"We went to the Moon as technicians; we returned as humanitarians." --Edgar Mitchell

"We came all this way to explore the moon, and the most important thing is that we discovered the earth." --William Anders

Monday, August 16, 2010

There are few things in life that can bring you up short and put everything in stark perspective. For myself these things more often than not are pictures of the cosmos. Or from the vantage of being *in* the cosmos, but pointed homeward. And once seeing the photographic evidence, I don't always feel it necessary to go out and see it with my own eyes. I am appreciative and grateful for the fact that such an amazing vista was captured for posterity, and I am aware that these things are often much more impressive when viewed for oneself, but I know that I cannot travel everywhere I want to see.
The curvature of the earth is not such a sight. I see photographs like this:

and I have an aching need to be there, to see the glowing blue curve and watch the dancing ribbons. I don't even have to *see* the picture. It's described quite vividly in Arthur C. Clarke's The Fountains of Paradise, and I knew that this was a sight that I would spend my life working to see.

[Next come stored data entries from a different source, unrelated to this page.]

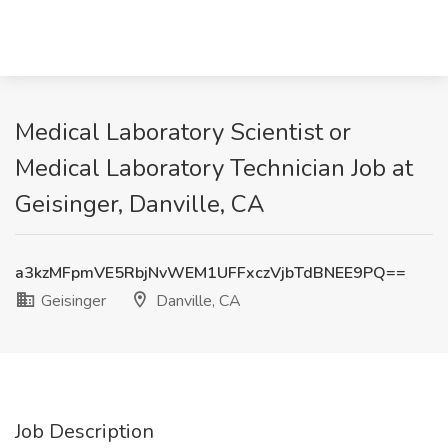
Medical Laboratory Scientist or
Medical Laboratory Technician Job at
Geisinger, Danville, CA
a3kzMFpmVE5RbjNvWEM1UFFxczVjbTdBNEE9PQ==
Geisinger
Danville, CA
Job Description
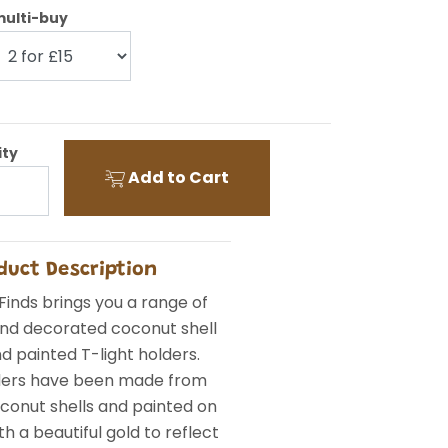
ulti-buy
ity
Add to Cart
duct Description
Finds brings you a range of
and decorated coconut shell
d painted T-light holders.
ders have been made from
conut shells and painted on
th a beautiful gold to reflect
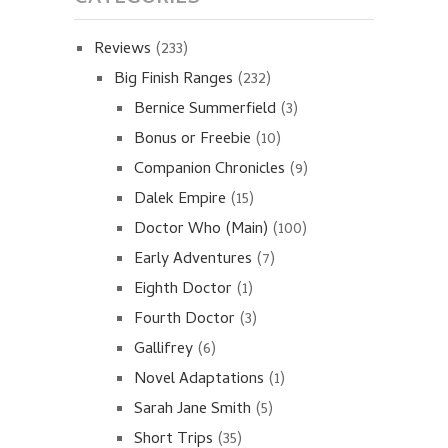
Reviews
(233)
Big Finish Ranges
(232)
Bernice Summerfield
(3)
Bonus or Freebie
(10)
Companion Chronicles
(9)
Dalek Empire
(15)
Doctor Who (Main)
(100)
Early Adventures
(7)
Eighth Doctor
(1)
Fourth Doctor
(3)
Gallifrey
(6)
Novel Adaptations
(1)
Sarah Jane Smith
(5)
Short Trips
(35)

This is not to say that I am getting my degree for this sole reason. That couldn't be farther from the truth. But to say that I am being purely objective and rational about the whole thing is not giving the complete picture. Under all the reason and analytical tendencies is a romantic notion that just won't let go. It has survived the roughest parts of my life (thus far, at least), and pushed me to return to school in a field I had all but given up hope on being a part of. Reason would have kept me out of school, kept me pursuing linguistics (which I genuinely love). But romance and idealism has won out.

No, no, I don't need to go into that. Teh piktar! Iz it not AWESOME!?